"When the people create a single entire Government, they grant at once all the rights of sovereignty. The powers granted are indefinite and incapable of enumeration. Every thing is granted that is not expressly reserved in the constitutional charter, or necessarily retained as inherent in the people. But when a Federal Government is erected with only a portion of the sovereign power, the rule of construction is directly the reverse, and every power is reserved to the members that is not, either in express terms or by necessary implication, taken away from them and rested exclusively in the Federal Head."

"This rule has not only been acknowledged by the most intelligent friends to the Constitution, but is plainly declared by the instrument itself. This principle might be illustrated by other instances of grants of power to Congress, with a prohibition to the States from exercising the like powers; but it becomes unnecessary to enlarge upon so plain a proposition, as it is removed beyond all doubt by the 10th article of the amendments to the Constitution. That article declares that 'the powers not delegated to the United States by the Constitution, nor prohibited by it to the States, are reserved to the States respectively, or to the people.' The ratification of the Constitution by the Convention of this State was made with the explanation and understanding that 'every power, jurisdiction and right which was not clearly delegated to the General Government remained to the people of the several States, or to their respective State governments.' There was a similar provision in the articles of Confederation, and the principle results from the very nature of the Federal Government, which consists only of a defined portion of the undefined mass of sovereignty vested in the several members of the Union.

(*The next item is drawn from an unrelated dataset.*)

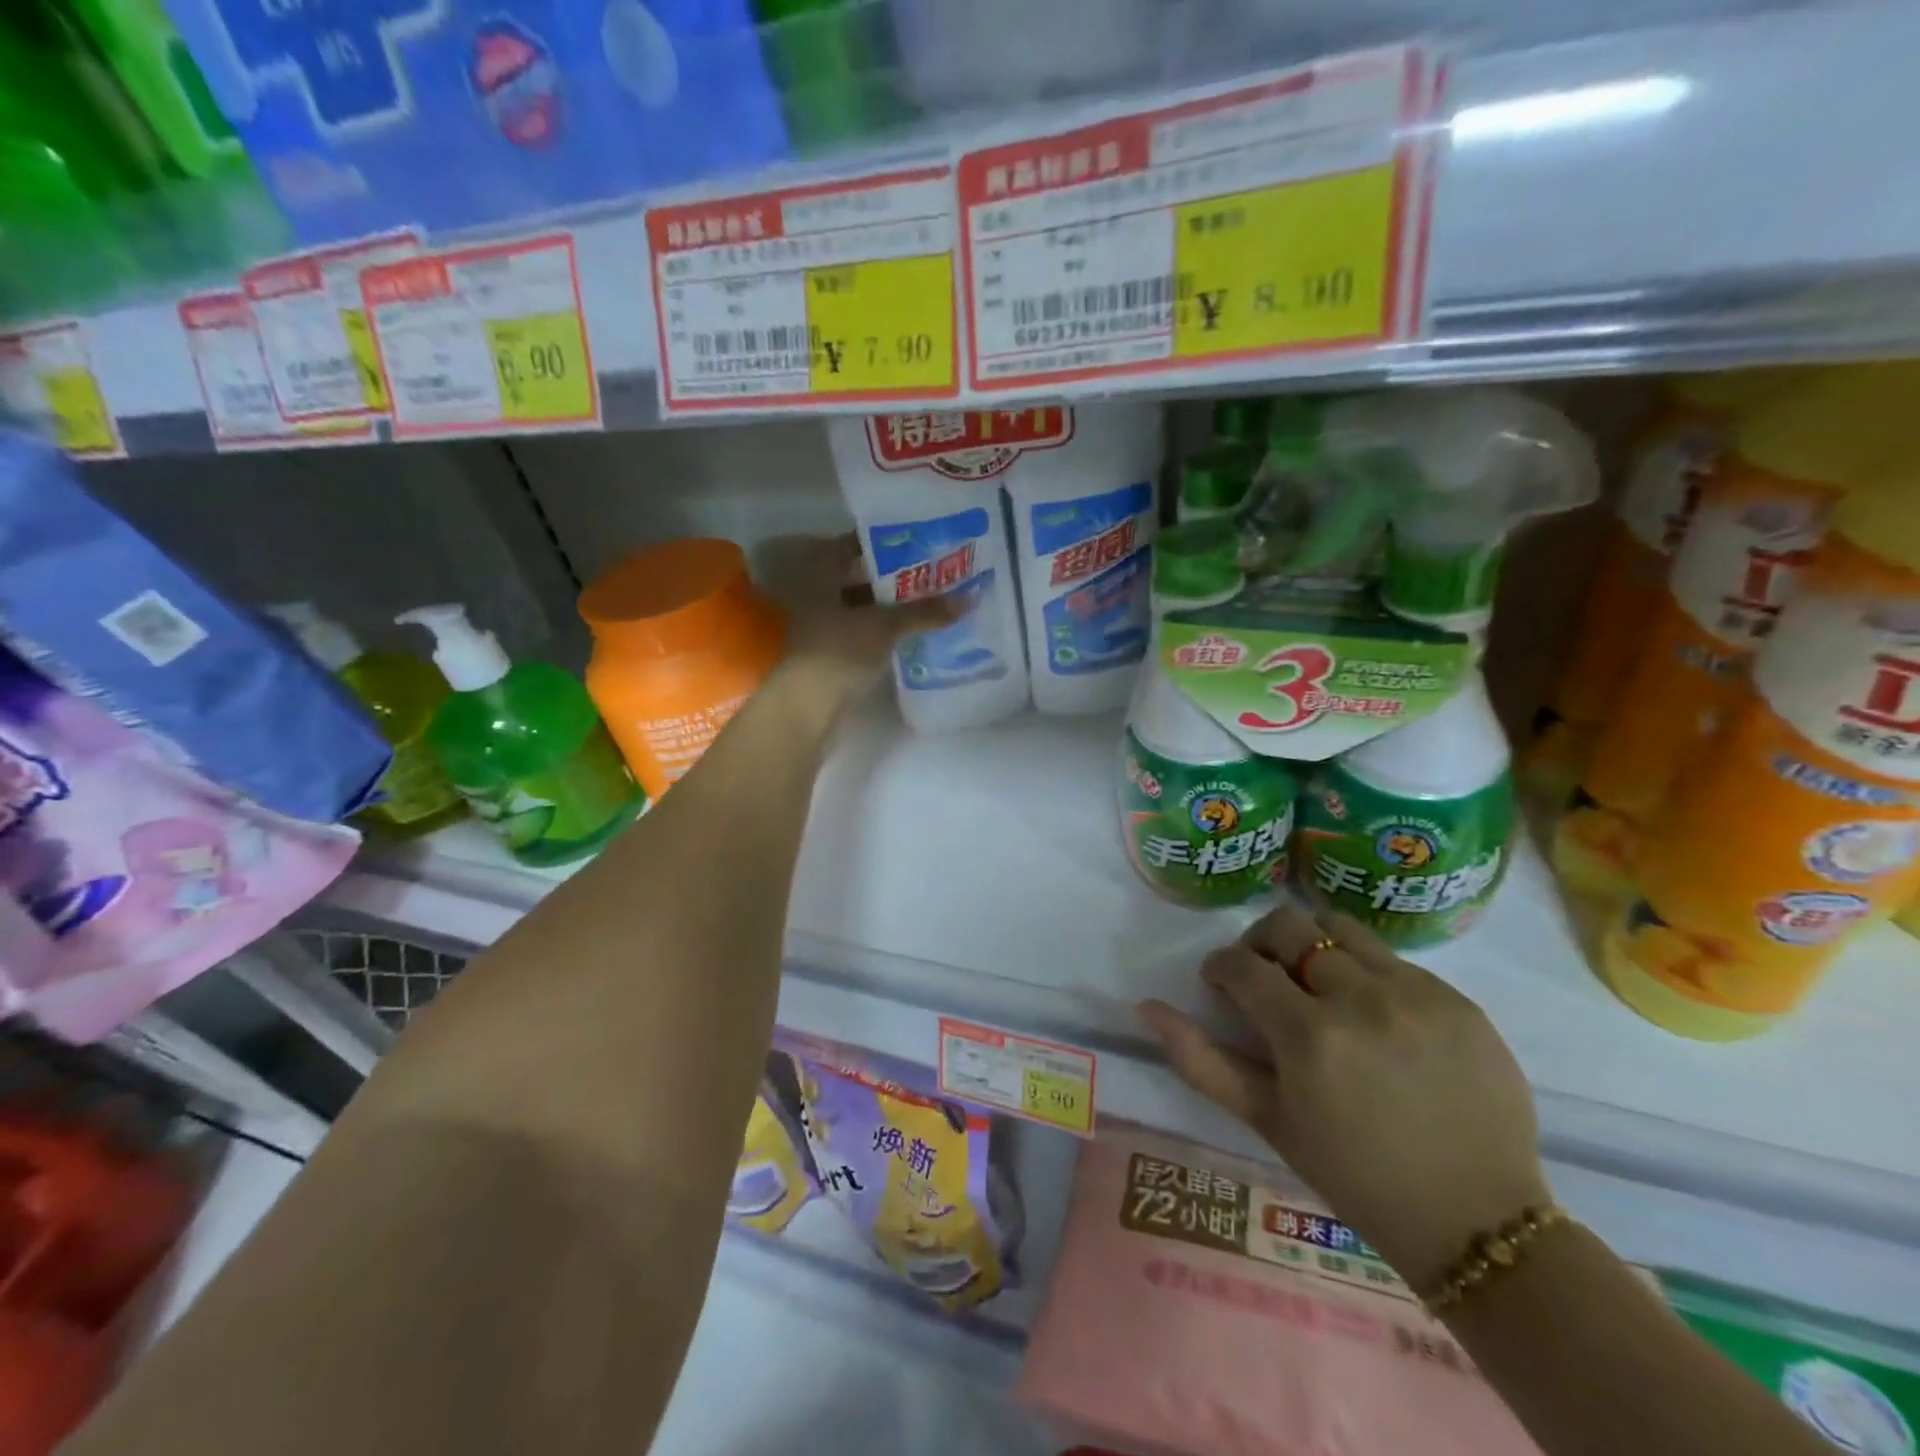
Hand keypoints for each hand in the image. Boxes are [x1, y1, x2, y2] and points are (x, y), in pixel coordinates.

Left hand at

There may be inconveniences, but generally there will be no serious difficulty, and there cannot well be any interruption of the public peace in the concurrent exercise of those powers. The powers of the two Governments are each supreme within their respective constitutional spheres. They may each operate with full effect upon different subjects, or they may, as in the case of taxation, operate upon different parts of the same subject."

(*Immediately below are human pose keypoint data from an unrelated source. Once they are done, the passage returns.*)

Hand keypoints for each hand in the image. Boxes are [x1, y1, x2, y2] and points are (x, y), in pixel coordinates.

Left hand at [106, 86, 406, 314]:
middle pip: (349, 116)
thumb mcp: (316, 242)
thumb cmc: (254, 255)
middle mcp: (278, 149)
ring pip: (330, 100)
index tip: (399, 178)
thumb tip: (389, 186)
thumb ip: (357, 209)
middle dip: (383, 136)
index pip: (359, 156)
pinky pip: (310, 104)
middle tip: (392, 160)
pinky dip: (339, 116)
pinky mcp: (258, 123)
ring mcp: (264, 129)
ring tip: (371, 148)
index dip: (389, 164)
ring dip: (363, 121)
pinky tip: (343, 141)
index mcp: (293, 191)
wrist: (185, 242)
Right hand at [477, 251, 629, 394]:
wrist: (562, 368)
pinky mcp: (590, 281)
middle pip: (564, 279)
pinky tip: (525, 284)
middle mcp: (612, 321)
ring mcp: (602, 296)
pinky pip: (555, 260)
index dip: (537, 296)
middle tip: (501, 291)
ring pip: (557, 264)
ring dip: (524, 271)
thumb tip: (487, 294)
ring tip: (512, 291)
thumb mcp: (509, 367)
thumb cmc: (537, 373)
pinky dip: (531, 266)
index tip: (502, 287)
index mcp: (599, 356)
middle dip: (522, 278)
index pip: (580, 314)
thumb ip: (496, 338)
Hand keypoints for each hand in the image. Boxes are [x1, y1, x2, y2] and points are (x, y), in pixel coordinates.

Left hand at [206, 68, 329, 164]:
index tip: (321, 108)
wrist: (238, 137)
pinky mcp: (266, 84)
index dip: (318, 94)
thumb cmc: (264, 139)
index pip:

I now refer to the Massachusetts Bill of Rights of 1780, art. 4. It reads:

"The people of this Commonwealth have the sole and exclusive right of governing themselves as a free, sovereign and independent State; and do, and forever hereafter shall, exercise and enjoy every power, jurisdiction and right, which is not, or may not hereafter be, by them expressly delegated to the United States of America, in Congress assembled."

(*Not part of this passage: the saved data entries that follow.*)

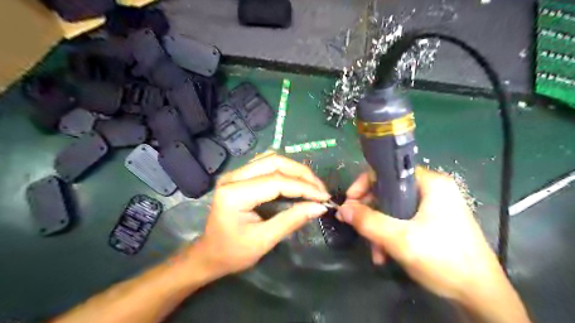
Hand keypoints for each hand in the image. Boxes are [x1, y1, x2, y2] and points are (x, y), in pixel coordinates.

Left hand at [193, 153, 327, 277]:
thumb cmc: (233, 253)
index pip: (276, 182)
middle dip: (302, 174)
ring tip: (312, 185)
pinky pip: (266, 164)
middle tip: (320, 189)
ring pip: (271, 159)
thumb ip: (292, 220)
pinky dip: (285, 170)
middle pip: (274, 162)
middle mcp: (233, 177)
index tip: (324, 197)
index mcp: (235, 194)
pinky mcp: (239, 176)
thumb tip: (319, 207)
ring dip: (295, 169)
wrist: (209, 254)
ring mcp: (235, 173)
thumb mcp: (264, 241)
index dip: (304, 187)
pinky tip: (295, 180)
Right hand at [338, 168, 504, 300]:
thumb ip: (368, 221)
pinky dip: (390, 235)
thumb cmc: (444, 260)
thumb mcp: (400, 239)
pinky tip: (385, 254)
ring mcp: (433, 207)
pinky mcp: (432, 222)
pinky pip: (402, 221)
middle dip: (370, 214)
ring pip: (392, 209)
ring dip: (378, 229)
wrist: (481, 296)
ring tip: (375, 252)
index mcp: (429, 183)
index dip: (364, 185)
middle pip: (387, 192)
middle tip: (358, 230)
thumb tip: (342, 209)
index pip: (387, 172)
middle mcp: (431, 190)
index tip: (350, 204)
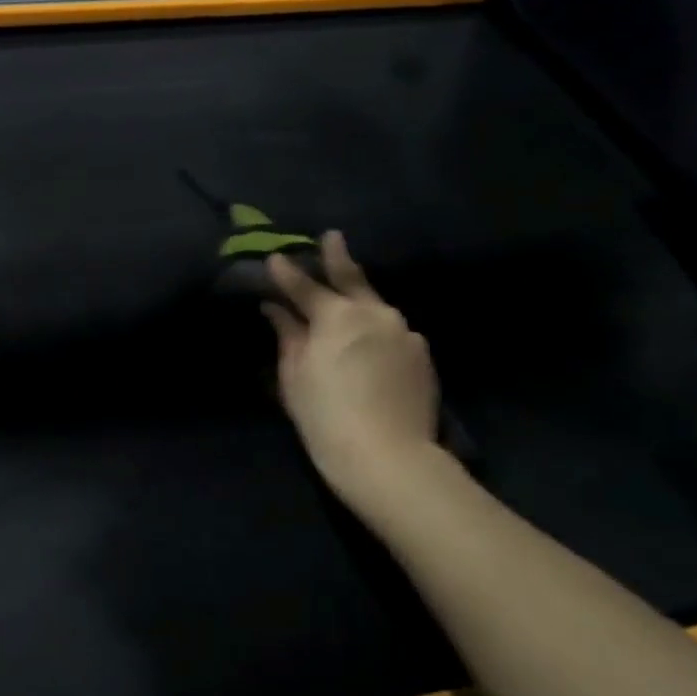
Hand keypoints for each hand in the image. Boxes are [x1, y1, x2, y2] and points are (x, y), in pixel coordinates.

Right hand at [263, 232, 441, 507]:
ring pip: (376, 305)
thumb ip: (287, 334)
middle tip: (332, 237)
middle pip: (352, 278)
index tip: (275, 257)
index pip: (305, 286)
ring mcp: (404, 332)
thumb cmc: (326, 417)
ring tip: (348, 293)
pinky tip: (369, 339)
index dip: (287, 272)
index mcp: (337, 315)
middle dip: (338, 256)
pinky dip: (377, 327)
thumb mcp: (294, 375)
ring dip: (359, 297)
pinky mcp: (421, 355)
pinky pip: (393, 331)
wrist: (389, 459)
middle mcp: (374, 313)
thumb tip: (275, 308)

I also refer to the New Hampshire Bill of Rights, of September, 1792:

"Art. 7. The people of this State have the sole and exclusive right of governing themselves as a free, sovereign and independent State; and do, and forever hereafter shall, exercise and enjoy every power, jurisdiction and right pertaining thereto, which is not, or may not hereafter be by them expressly delegated to the United States of America, in Congress assembled."

I next beg leave to refer your honors to No. 32 of the Federalist, by Hamilton, who says:

"An entire consolidation of the States into one complete national sovereignty would imply an entire subordination of the parts, and whatever power might remain in them would be altogether dependent on the general will. But as the plan of the Convention aims only at a partial union or consolidation, the State governments would clearly retain all the rights of sovereignty which they before had, and which were not by that act exclusively delegated to the United States."

Also, to the Federalist, No. 39, by Madison, in which he says:

"The difference between a Federal and National Government, as it relates to the operation of the Government, is, by the adversaries of the plan of the Convention, supposed to consist in this, that in the former the powers operate upon the political bodies composing the Confederacy in their political capacities; in the latter, on the individual citizens composing the nation in their individual capacities. On trying the Constitution by this criterion, it falls under the national and not the federal character, though perhaps not so completely as has been understood. In several cases, and particularly in the trial of controversies to which States may be parties, they must be viewed and proceeded against in their collective and political capacities only. But the operation of the Government on the people in their individual capacities, in its ordinary and most essential proceedings, will, on the whole, in the sense of its opponents, designate it, in this relation, a National Government.